Pünktlich um 20:00 Uhr ist Siegerehrung. Der Rangsdorfbasti beginnt mit einem Dank an die Organisatoren und einen Dank an den Oberorganisator und Jugendvoranbringer Marcel. Wir lassen ihn mit einem dreifachen Kutter Geil hochleben, das ist zehnmal mehr wert als die Ehrennadel, die ihm von höchster Stelle an die Brust, nein Revers geheftet wird. Wir wollen so wertvolle Menschen ja nicht umbringen, es gibt eh so wenig davon, die sich den Kindern und der Jugend widmen. Ja auch die Jugendkutter haben sich achtbar im Feld geschlagen. Irgendwann nach allen anderen sind wir an der Reihe und lassen nochmal alle Helfer, Hintergrundarbeiter, Toilettenfrauen-und Männer, Versorgungstrupps am Brötchen-, wie auch Biertresen, die Konkurrenten und Mitsegler, die Jugendkutter, die schönste frau, den hässlichsten Gartenzwerg, die Sonne, den See, kurzum alle außer Trumpelstielzchen und Konsorten mit einem dreifachen Kutter Geil hochleben.
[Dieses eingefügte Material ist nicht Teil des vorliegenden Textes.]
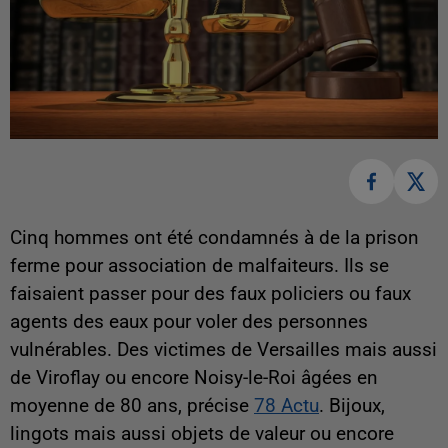
Cinq hommes ont été condamnés à de la prison
ferme pour association de malfaiteurs. Ils se
faisaient passer pour des faux policiers ou faux
agents des eaux pour voler des personnes
vulnérables. Des victimes de Versailles mais aussi
de Viroflay ou encore Noisy-le-Roi âgées en
moyenne de 80 ans, précise
78 Actu
. Bijoux,
lingots mais aussi objets de valeur ou encore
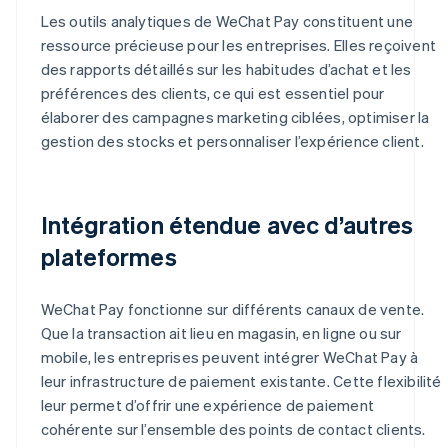
Les outils analytiques de WeChat Pay constituent une
ressource précieuse pour les entreprises. Elles reçoivent
des rapports détaillés sur les habitudes d’achat et les
préférences des clients, ce qui est essentiel pour
élaborer des campagnes marketing ciblées, optimiser la
gestion des stocks et personnaliser l’expérience client.
Intégration étendue avec d’autres
plateformes
WeChat Pay fonctionne sur différents canaux de vente.
Que la transaction ait lieu en magasin, en ligne ou sur
mobile, les entreprises peuvent intégrer WeChat Pay à
leur infrastructure de paiement existante. Cette flexibilité
leur permet d’offrir une expérience de paiement
cohérente sur l’ensemble des points de contact clients.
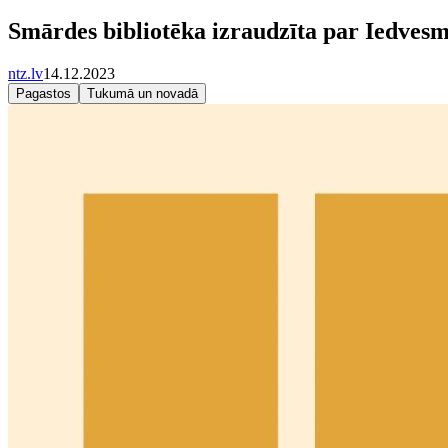
Smārdes bibliotēka izraudzīta par Iedvesm
ntz.lv
14.12.2023
Pagastos
Tukumā un novadā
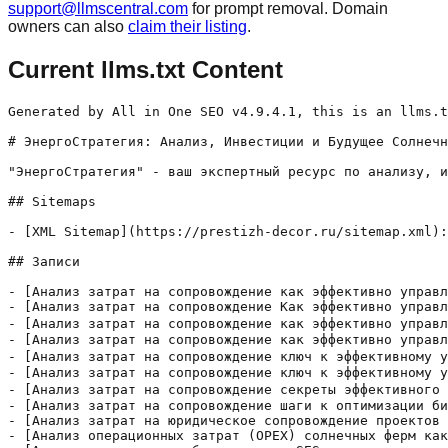
support@llmscentral.com
for prompt removal. Domain
owners can also
claim their listing
.
Current llms.txt Content
Generated by All in One SEO v4.9.4.1, this is an llms.txt file, used by LLMs to index the site.

# ЭнергоСтратегия: Анализ, Инвестиции и Будущее Солнечной Энергетики

"ЭнергоСтратегия" - ваш экспертный ресурс по анализу, инвестициям и перспективам развития солнечной энергетики. Мы предлагаем глубокий анализ рисков, финансовых моделей, технологических инноваций и рыночных трендов, чтобы помочь вам принимать обоснованные решения и успешно инвестировать в будущее энергетики.

## Sitemaps

- [XML Sitemap](https://prestizh-decor.ru/sitemap.xml): Contains all public & indexable URLs for this website.

## Записи

- [Анализ затрат на сопровождение как эффективно управлять расходами и повысить прибыльность бизнеса](https://prestizh-decor.ru/analiz-zatrat-na-soprovozhdenie-kak-jeffektivno-2/) - Анализ затрат на сопровождение: как эффективно управлять расходами и повысить прибыльность бизнеса В современном мире любая компания‚ независимо от масштаба и сферы деятельности‚ сталкивается с необходимостью тщательного контроля и анализа своих затрат. Особенно важным является анализ затрат на сопровождение — процессы‚ связанные с поддержкой и обслуживанием бизнес-операций‚ клиентских систем‚ инфраструктуры и других ключевых элементов. Провести
- [Анализ затрат на сопровождение Как эффективно управлять расходами и улучшать бизнес процессы](https://prestizh-decor.ru/analiz-zatrat-na-soprovozhdenie-kak-jeffektivno-8/) - Анализ затрат на сопровождение: Как эффективно управлять расходами и улучшать бизнес-процессы Когда мы рассматриваем развитие любого бизнеса или проекта, одним из ключевых аспектов становится правильное распределение и контроль затрат. Особенно важен анализ затрат на сопровождение — то есть всех расходов, связанных с поддержкой, обслуживанием и развитием системы или бизнеса после его запуска. В нашей статье
- [Анализ затрат на сопровождение как эффективно управлять ресурсами и снизить издержки](https://prestizh-decor.ru/analiz-zatrat-na-soprovozhdenie-kak-jeffektivno-3/) - Анализ затрат на сопровождение: как эффективно управлять ресурсами и снизить издержки В современном бизнесе успешное управление затратами становится ключевым фактором для достижения конкурентных преимуществ․ Особенно важную роль играет анализ затрат на сопровождение — комплекс мероприятий, который позволяет понять, куда уходят ресурсы, и найти пути их оптимизации․ Мы поделимся нашим опытом, расскажем о методиках и стратегиях,
- [Анализ затрат на сопровождение как эффективно управлять ресурсами и сократить расходы](https://prestizh-decor.ru/analiz-zatrat-na-soprovozhdenie-kak-jeffektivno/) - Анализ затрат на сопровождение: как эффективно управлять ресурсами и сократить расходы В современном бизнесе успешное управление затратами, это ключевой фактор устойчивого развития. Особенно важным является анализ затрат на сопровождение различных процессов, будь то информационные системы, производственное оборудование или услуги. Мы часто сталкиваемся с вопросом: как определить, где именно тратится большинство ресурсов, и как оптимизировать эти
- [Анализ затрат на сопровождение ключ к эффективному управлению проектами](https://prestizh-decor.ru/analiz-zatrat-na-soprovozhdenie-kljuch-k-2/) - Анализ затрат на сопровождение: ключ к эффективному управлению проектами Когда мы задумываемся о успешной реализации любого проекта или бизнеса, немаловажным аспектом становится понятие затрат на сопровождение․ Этот термин включает в себя все расходы, связанные с поддержанием, обновлением и управлением уже реализованным проектом или системой․ В нашей статье мы подробно разберём, что входит в эти затраты,
- [Анализ затрат на сопровождение ключ к эффективному управлению проектами и бизнесом](https://prestizh-decor.ru/analiz-zatrat-na-soprovozhdenie-kljuch-k/) - Анализ затрат на сопровождение: ключ к эффективному управлению проектами и бизнесом Когда мы начинаем обсуждать управление проектами или бизнес-процессами, зачастую фокусируемся на главных этапах реализации, поставленных целях и результатах. Однако один из наиболее важных аспектов, который часто остается вне внимания, — это затраты на сопровождение. Это включает в себя все ресурсы, необходимые для поддержки, обслуживания
- [Анализ затрат на сопровождение секреты эффективного управления и оптимизации расходов](https://prestizh-decor.ru/analiz-zatrat-na-soprovozhdenie-sekrety/) - Анализ затрат на сопровождение: секреты эффективного управления и оптимизации расходов В современном бизнесе вопрос контроля затрат становится одним из ключевых аспектов успешной деятельности любой организации․ Особенно важно правильно оценить и проанализировать расходы на сопровождение — процессы, связанные с поддержанием и развитием уже существующих систем, инфраструктуры, проектов или услуг․ Мы решили тщательно изучить данную тему, чтобы
- [Анализ затрат на сопровождение шаги к оптимизации бизнеса](https://prestizh-decor.ru/analiz-zatrat-na-soprovozhdenie-shagi-k/) - Анализ затрат на сопровождение: шаги к оптимизации бизнеса В современном мире управления бизнесом, эффективное управление затратами становится критически важным. Как предприниматели, мы постоянно ищем пути для повышения эффективности нашей работы и оптимизации расходов. В этой статье мы подробно рассмотрим, как провести анализ затрат на сопровождение, выявить основные области для улучшения и реализовать стратегию по снижению
- [Анализ затрат на юридическое сопровождение проектов как избежать ловушек и максимально использовать ресурсы](https://prestizh-decor.ru/analiz-zatrat-na-juridicheskoe-soprovozhdenie/) - Анализ затрат на юридическое сопровождение проектов: как избежать ловушек и максимально использовать ресурсы Когда мы начинаем новый проект, будь то в бизнесе или в других сферах деятельности, каждый из нас хочет учесть все возможные риски и за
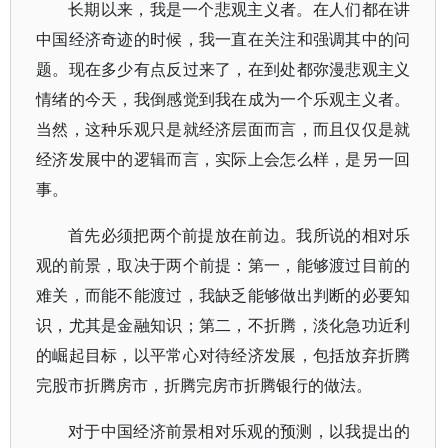
长期以来，我是一个悲观主义者。在人们都在讲
中国经济奇迹的时候，我一直在关注和强调其中的问
题。现在多少有点反过来了，在到处都弥漫悲观主义
情绪的今天，我倒感觉到我在成为一个乐观主义者。
当然，这种乐观只是就经济层面而言，而且仅仅是就
经济发展中的逻辑而言，实际上会怎么样，是另一回
事。
首先必须把两个前提放在前边。我所说的相对乐
观的前景，取决于两个前提：第一，能够渡过目前的
难关，而能不能渡过，我缺乏能够做出判断的必要知
识，尤其是金融知识；第二，不折腾，淡化急功近利
的崛起目标，以平常心对待经济发展，包括放弃折腾
完股市折腾房市，折腾完房市折腾银行的做法。
对于中国经济前景相对乐观的预测，以我提出的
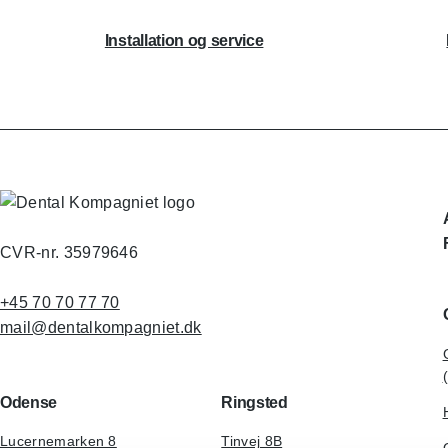
Installation og service
CVR-nr. 35979646
+45 70 70 77 70
mail@dentalkompagniet.dk
Odense
Ringsted
Lucernemarken 8
Tinvej 8B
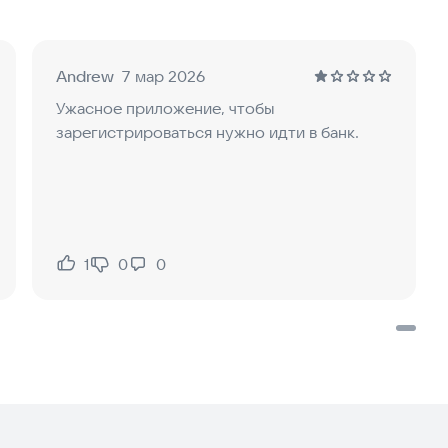
одимых Вам переводов;
Andrew
7 мар 2026
Ужасное приложение, чтобы
 посмотреть выписки за
зарегистрироваться нужно идти в банк.
1
0
0
Нравится:
Не нравится:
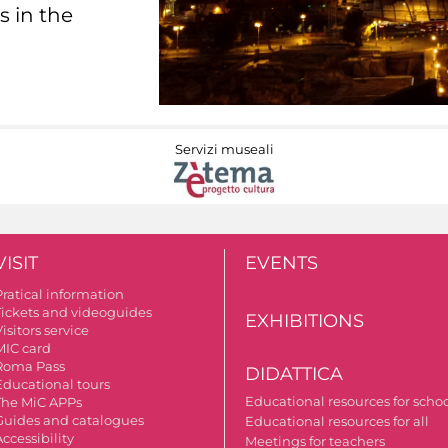
s in the
Servizi museali
VISIT
EVENTS
Pratical information
Tickets and videoguides
EXHIBITIONS
isitors service
MIC card
Roma Pass
DIDATTICA
Educational tours
Educational resources for scho
The MiC APPs
Guides and catalogues
Educational resources for all
ccessibility
Meetings for teachers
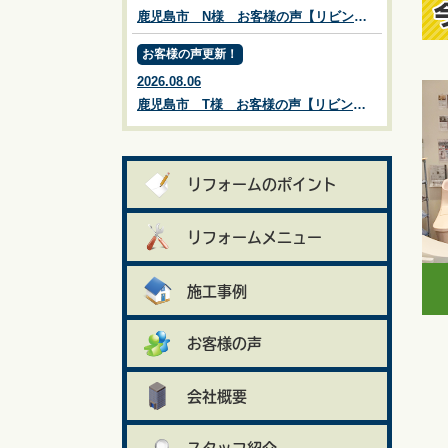
鹿児島市 N様 お客様の声【リビングプラザ滝の神】鹿児島市・リフォーム・塗装・外構・造園
お客様の声更新！
2026.08.06
鹿児島市 T様 お客様の声【リビングプラザ滝の神】鹿児島市・リフォーム・塗装・外構・造園
リフォームのポイント
リフォームメニュー
施工事例
お客様の声
会社概要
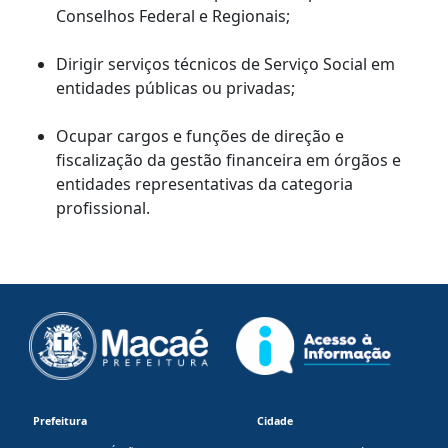
Conselhos Federal e Regionais;
Dirigir serviços técnicos de Serviço Social em
entidades públicas ou privadas;
Ocupar cargos e funções de direção e
fiscalização da gestão financeira em órgãos e
entidades representativas da categoria
profissional.
Prefeitura
Cidade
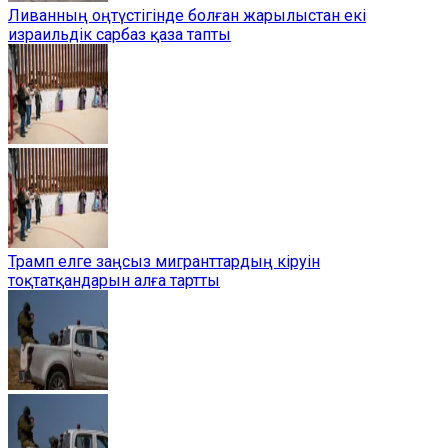
Ливанның оңтүстігінде болған жарылыстан екі
израильдік сарбаз қаза тапты
Трамп елге заңсыз мигранттардың кіруін
тоқтатқандарын алға тартты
Wir können uns ja nicht selbst kuttergeilig  hochleben lassen. Ein schöner Abend, klingt mit hochfachlichen Segelgesprächen u.a. auch mit berühmt berüchtigten Potsdamer Urgestein Acki dem Rentnersegelprofi unter uns, am Gelben Wagen aus. Eine tolle Post mit Getränken ausgestattet von tollem Personal gezapft und gereicht. Irgendwann in die Heia. Am nächsten Morgen wieder lecker gemeinsam Frühstück und auf verschiedenen Wegen die Heimat angesteuert.

Ihr Rangsdorfer: Es war toll bei euch! Wir danken Euch und Acki mit einem großen vom Herzen kommenden Kutterdankegeil!!!
Goode Wind!

Carsten von der Teamworkcrew

PS: Teterow hattte mit Platz eins und zwei einen tollen Saisonstart!!!